May 17th is the International Day Against Homophobia, Transphobia and Biphobia—if you’d like to check out the official link, here ‘tis: http://dayagainsthomophobia.org/

I’m just one of 115 participants in this year’s Hop — you can link back to the others at http://hopagainsthomophobia.blogspot.com/ We hope you’ll take a look around, visit as many blogs on the Hop as you can – it goes on until late on May 24th.

And every stop offers a chance to win a prize! Comment below, with your e-mail address (so I can reach you if you’re my winner), and after the Hop ends on the 24th, I’ll choose one commenter at random to win a Kindle copy of “Ilya and the Wolf,” my 2014 Dreamspinner Advent Calendar story!

And as long as we’re all here….

“Hate the sin, love the sinner.”

I think it’s safe to say that those aren’t words any of us in the LGBTQIA community want to hear. But I’ve been thinking about them for a while, because that’s what I do when I hear a statement that’s obviously wrong, but that doesn’t have an equally short, pithy, effective comeback. Well, maybe not “think about”. I kind of obsess, to be honest. Can’t help it, I’m a lawyer, it’s in my DNA.

And after enough obsessing, I realized that I have a slightly different perspective to bring to the table, one I haven’t heard before.
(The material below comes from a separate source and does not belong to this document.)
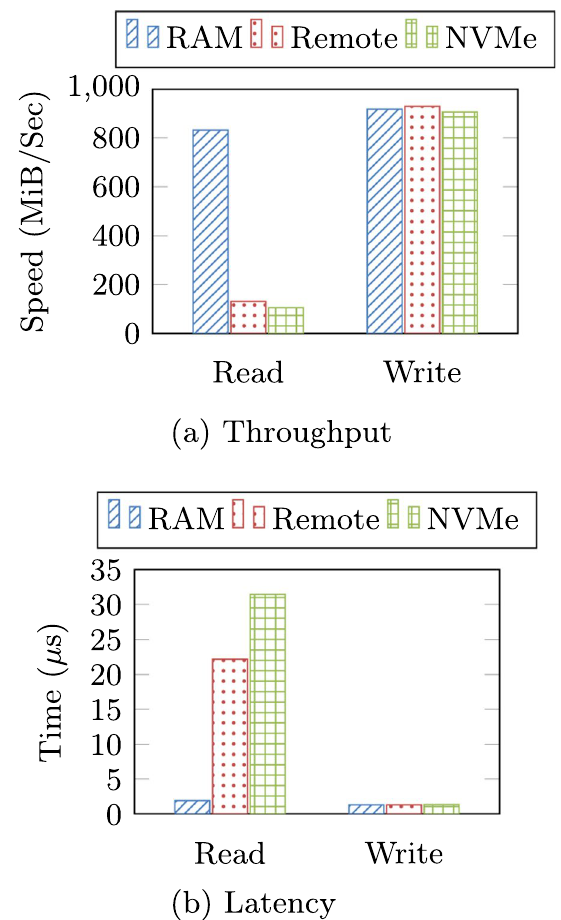
Fig. 11 The performance of random read and write operations on the 4K‑buffer block I/O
Maybe it’s useful, maybe it isn’t. I’ll let y’all decide what it is for you.

For seventeen years, I was married to an alcoholic. Al-Anon saved my life. Through Al-Anon, I learned that when you love an alcoholic, detachment is a survival skill. Just because you genuinely love the alcoholic person doesn’t mean you approve of or love or support or enable their self-destructive behavior. Their illness.
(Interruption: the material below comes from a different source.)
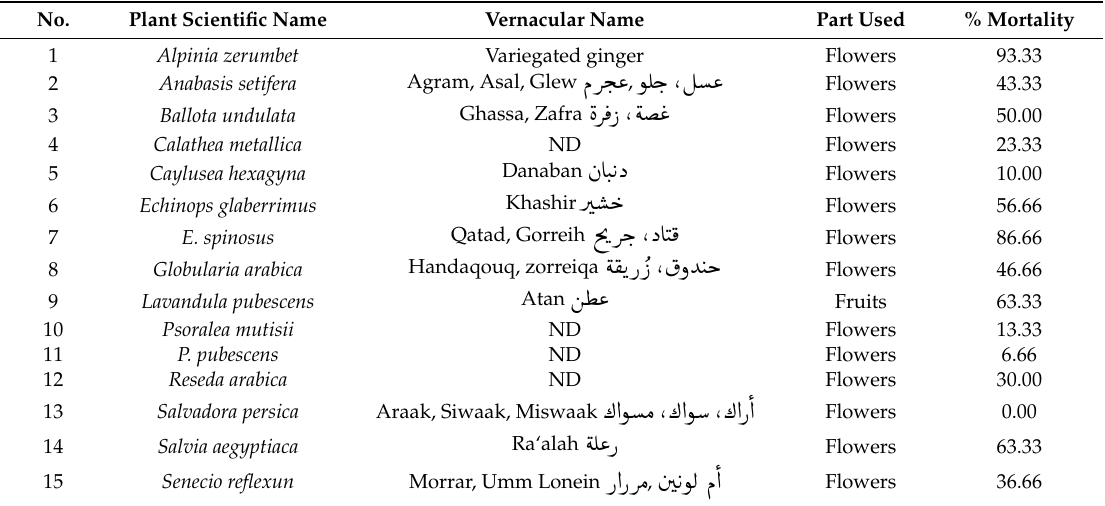
Table 1. Lethality of Egyptian medicinal plants’ MeOH extracts using brine shrimp ( Artemia salina ).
Now, where have we heard something like that before?

Please understand, I’m not making any kind of comparison between alcoholism and being LGBT. Obviously, being LGBT is not self-destructive, behavior, or an illness. The comparison I’m making is between responses—a comparison between Al-Anon-style detachment and the superficially similar “hate the sin, love the sinner”.

You see, detachment is a genuinely loving response, one that simply recognizes the realities of a relationship with an alcoholic. And I can’t help but wonder if, at least sometimes, “hate the sin, love the sinner” might not also be coming from a loving place. Someone who fears what he or she doesn’t understand, but is trying, however imperfectly, to reach out. A genuine commitment to love a “sinner” despite the perceived “sin” might even be a much more compassionate attitude than that held by the majority of the people who surround such a person.

It’s undeniably true that not everyone who says “hate the sin, love the sinner” is speaking from what they consider a place of love. Far from it. Some of these people are genuinely toxic.

But some people who use those words, who believe them, are really trying to love, the best they know how. I know, because I used to be one of them. At least, I belonged to a religion that taught that (although my particular church was also quick to remind us “judge not, lest ye be judged”). In the end, in my case, love won. But there are more of me out there. I know there are. More who would be our friends, our allies, who would love us if they only knew how. And we need to reach that love.

In my small way, that’s part of what I’m trying to do in my writing. I’m obviously not a gay man, and my m/m romances obviously aren’t an incisively accurate portrayal of the full spectrum of gay life. But they’re a door into a reality that at least some of my readers have never understood, never even tried to understand. I want to make that door as inviting as possible, to persuade readers to step through and discover for themselves that there’s no “sin” on the other side for them to “hate”.

“There is no fear in love; but perfect love casts out fear, because fear has torment. He that fears is not made perfect in love.” 1 John 4:18.